Problem statement: Once the pictures are set aside, repeat all of the data below exactly.

Information supplied:
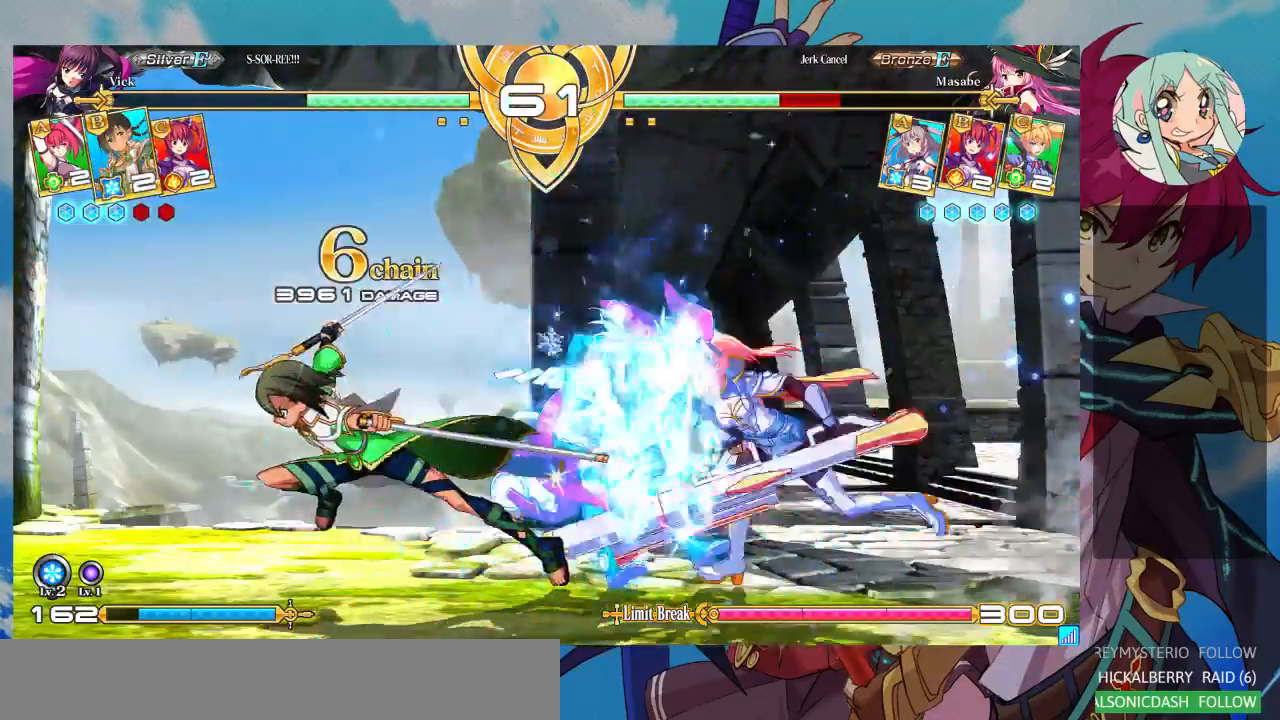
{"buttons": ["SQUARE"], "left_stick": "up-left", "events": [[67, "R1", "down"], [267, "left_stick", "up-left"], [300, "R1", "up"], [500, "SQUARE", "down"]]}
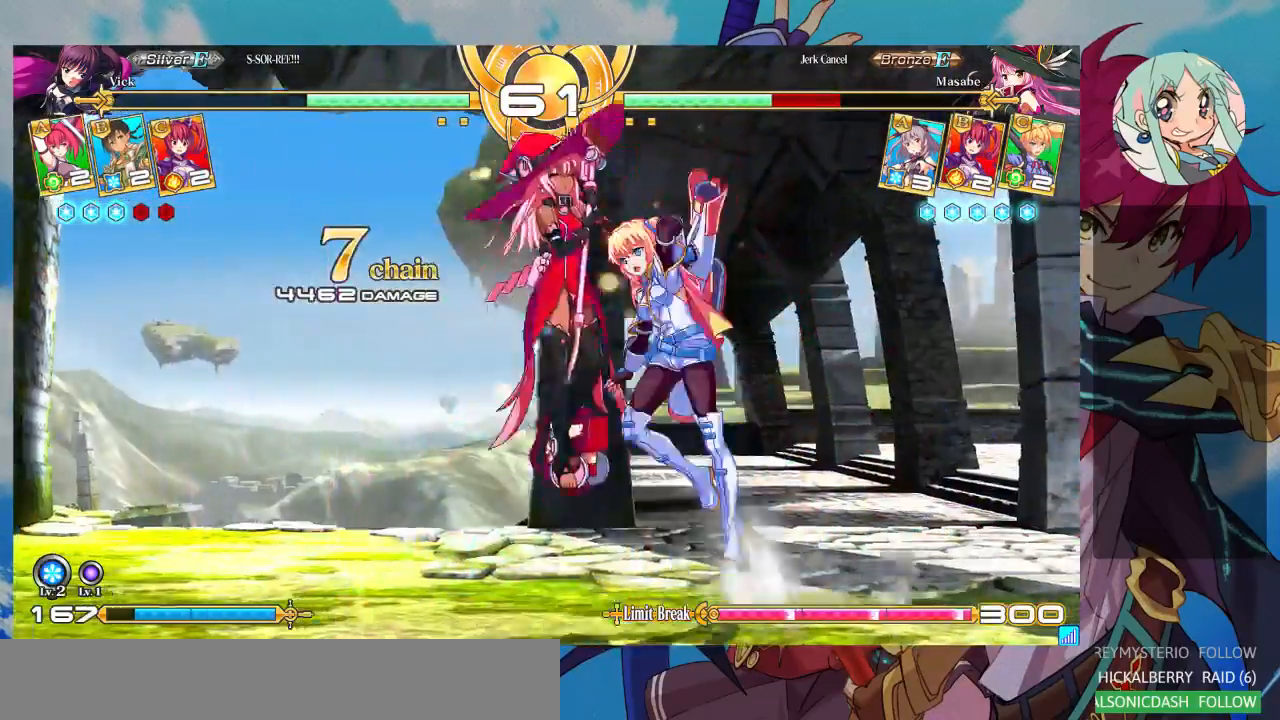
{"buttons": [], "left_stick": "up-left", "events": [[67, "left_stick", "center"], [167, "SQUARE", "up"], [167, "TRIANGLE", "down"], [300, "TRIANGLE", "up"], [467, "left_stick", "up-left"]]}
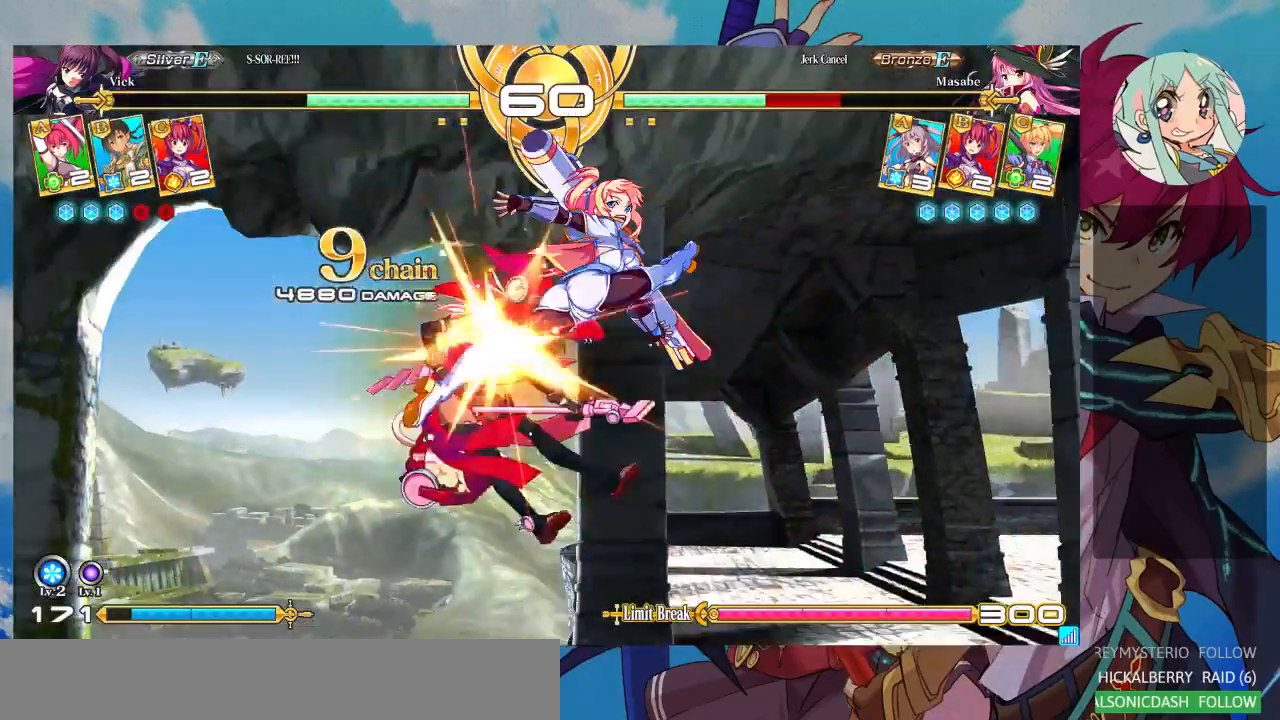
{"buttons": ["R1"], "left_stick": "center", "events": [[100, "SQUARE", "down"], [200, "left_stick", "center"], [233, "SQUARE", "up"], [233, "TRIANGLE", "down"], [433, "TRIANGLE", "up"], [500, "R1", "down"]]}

Output for this task:
{"buttons": ["SQUARE"], "left_stick": "up-left", "events": [[67, "R1", "down"], [267, "left_stick", "up-left"], [300, "R1", "up"], [500, "SQUARE", "down"]]}
{"buttons": [], "left_stick": "up-left", "events": [[67, "left_stick", "center"], [167, "SQUARE", "up"], [167, "TRIANGLE", "down"], [300, "TRIANGLE", "up"], [467, "left_stick", "up-left"]]}
{"buttons": ["R1"], "left_stick": "center", "events": [[100, "SQUARE", "down"], [200, "left_stick", "center"], [233, "SQUARE", "up"], [233, "TRIANGLE", "down"], [433, "TRIANGLE", "up"], [500, "R1", "down"]]}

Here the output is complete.